Please retype the listing exactly as it appears, skipping each picture.

» Provided data:

Start of Block

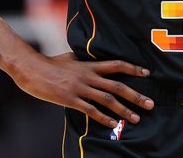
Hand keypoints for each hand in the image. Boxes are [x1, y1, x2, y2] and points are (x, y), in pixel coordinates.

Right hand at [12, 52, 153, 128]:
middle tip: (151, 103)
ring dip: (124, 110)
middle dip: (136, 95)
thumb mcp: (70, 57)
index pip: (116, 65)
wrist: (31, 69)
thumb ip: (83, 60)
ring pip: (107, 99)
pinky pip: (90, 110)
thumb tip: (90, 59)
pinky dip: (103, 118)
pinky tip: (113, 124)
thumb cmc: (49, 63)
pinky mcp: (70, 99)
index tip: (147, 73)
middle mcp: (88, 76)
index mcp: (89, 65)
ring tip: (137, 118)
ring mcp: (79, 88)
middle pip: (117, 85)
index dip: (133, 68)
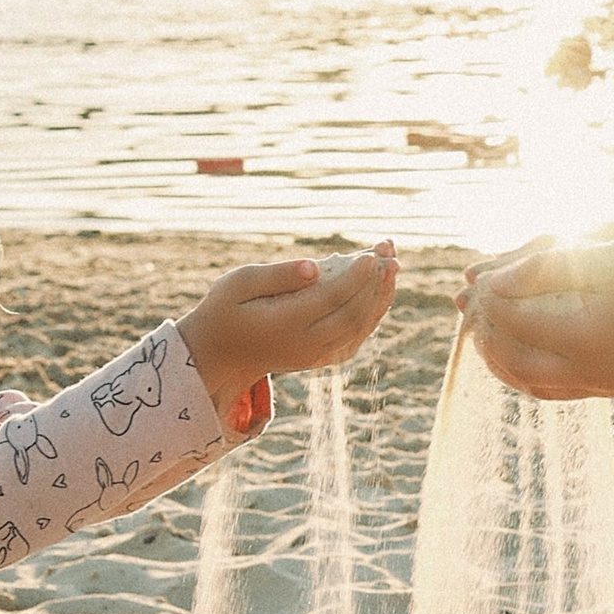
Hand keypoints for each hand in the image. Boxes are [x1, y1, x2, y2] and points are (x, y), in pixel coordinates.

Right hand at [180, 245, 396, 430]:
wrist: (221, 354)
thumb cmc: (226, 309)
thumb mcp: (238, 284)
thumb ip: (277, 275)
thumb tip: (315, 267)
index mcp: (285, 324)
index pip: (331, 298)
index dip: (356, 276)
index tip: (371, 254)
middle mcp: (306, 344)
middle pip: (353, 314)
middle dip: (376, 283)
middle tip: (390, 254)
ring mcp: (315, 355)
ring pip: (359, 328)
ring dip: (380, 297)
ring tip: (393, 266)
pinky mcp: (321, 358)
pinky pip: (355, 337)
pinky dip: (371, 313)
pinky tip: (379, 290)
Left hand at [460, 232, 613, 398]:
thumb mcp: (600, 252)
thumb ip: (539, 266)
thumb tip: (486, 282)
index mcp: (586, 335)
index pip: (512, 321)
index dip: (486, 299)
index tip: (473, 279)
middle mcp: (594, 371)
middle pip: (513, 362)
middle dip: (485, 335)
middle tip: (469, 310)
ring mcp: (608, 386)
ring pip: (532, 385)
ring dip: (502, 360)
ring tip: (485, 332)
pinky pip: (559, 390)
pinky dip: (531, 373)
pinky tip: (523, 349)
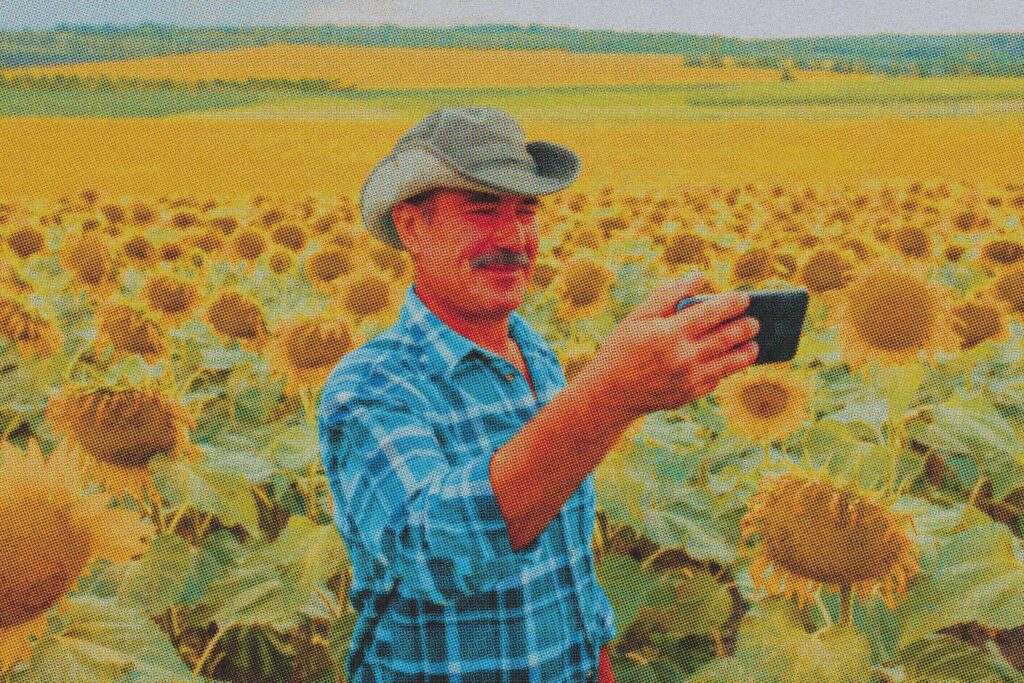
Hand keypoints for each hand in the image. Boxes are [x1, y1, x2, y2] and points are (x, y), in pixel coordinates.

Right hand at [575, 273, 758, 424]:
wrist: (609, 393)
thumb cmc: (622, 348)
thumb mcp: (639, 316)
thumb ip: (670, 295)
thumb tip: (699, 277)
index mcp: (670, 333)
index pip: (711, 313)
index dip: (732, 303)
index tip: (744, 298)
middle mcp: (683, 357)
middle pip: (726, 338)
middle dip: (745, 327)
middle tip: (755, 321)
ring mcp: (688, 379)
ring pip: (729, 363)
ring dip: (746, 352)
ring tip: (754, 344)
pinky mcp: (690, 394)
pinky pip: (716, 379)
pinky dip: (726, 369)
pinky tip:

End of Block

» Result:
Hand keypoints for each hand in the image. Boxes are [x1, y1, x2, y2] and points are (x, y), in pixel coordinates.

Right hand at [12, 52, 153, 128]:
middle tip: (151, 103)
ring dip: (124, 110)
middle dip: (136, 95)
thumb mcp: (70, 57)
index pip: (116, 65)
wrist: (31, 69)
thumb ip: (83, 60)
ring pip: (107, 99)
pinky pip: (90, 110)
thumb tip: (90, 59)
pinky dip: (103, 118)
pinky tip: (113, 124)
thumb cmc: (49, 63)
pinky mcp: (70, 99)
index tip: (147, 73)
middle mcp: (88, 76)
index mcp: (89, 65)
ring tip: (137, 118)
ring mcp: (79, 88)
middle pip: (117, 85)
index dip: (133, 68)
Hand keypoints for each hand in the image. Boxes are [x1, y1, x2, y2] and points are (x, y), in pixel coordinates.

Right hand at [180, 245, 396, 430]:
wrist: (221, 354)
thumb cmc: (226, 309)
thumb mcp: (238, 284)
thumb ip: (277, 275)
thumb tip: (315, 267)
index mcp: (285, 324)
index pip: (331, 298)
index dip: (356, 276)
index tip: (371, 254)
middle mcp: (306, 344)
middle pip: (353, 314)
middle dip: (376, 283)
middle tip: (390, 254)
ring mcp: (315, 355)
ring pip: (359, 328)
ring dip: (380, 297)
ring tip: (393, 266)
pinky mcp: (321, 358)
pinky pip: (355, 337)
pinky dip: (371, 313)
pinky tip: (379, 290)
Left hand at [460, 232, 613, 398]:
thumb mcp: (600, 252)
thumb ip: (539, 266)
thumb tip: (486, 282)
index mcp: (586, 335)
index pip: (512, 321)
index dip: (486, 299)
index tip: (473, 279)
middle mcp: (594, 371)
middle pip: (513, 362)
middle dip: (485, 335)
middle tip: (469, 310)
ring mcp: (608, 386)
ring pip: (532, 385)
ring dip: (502, 360)
ring tip: (485, 332)
pinky pip: (559, 390)
pinky dip: (531, 373)
pinky tip: (523, 349)
Hand keypoints for each hand in the image. Boxes are [x1, y1, x2, y2] and points are (x, y), in pixel coordinates.

Right hand at [575, 273, 758, 424]:
wrist: (609, 393)
thumb cmc: (622, 348)
thumb mcp: (639, 316)
thumb ip: (670, 295)
thumb tip: (699, 277)
index mcp: (670, 333)
index pip: (711, 313)
index dip: (732, 303)
index tip: (744, 298)
middle mcp: (683, 357)
middle pip: (726, 338)
middle dip: (745, 327)
middle tip: (755, 321)
ring mcp: (688, 379)
ring pip: (729, 363)
ring dip: (746, 352)
ring tip: (754, 344)
pinky mcp: (690, 394)
pinky pip: (716, 379)
pinky dip: (726, 369)
pinky tip:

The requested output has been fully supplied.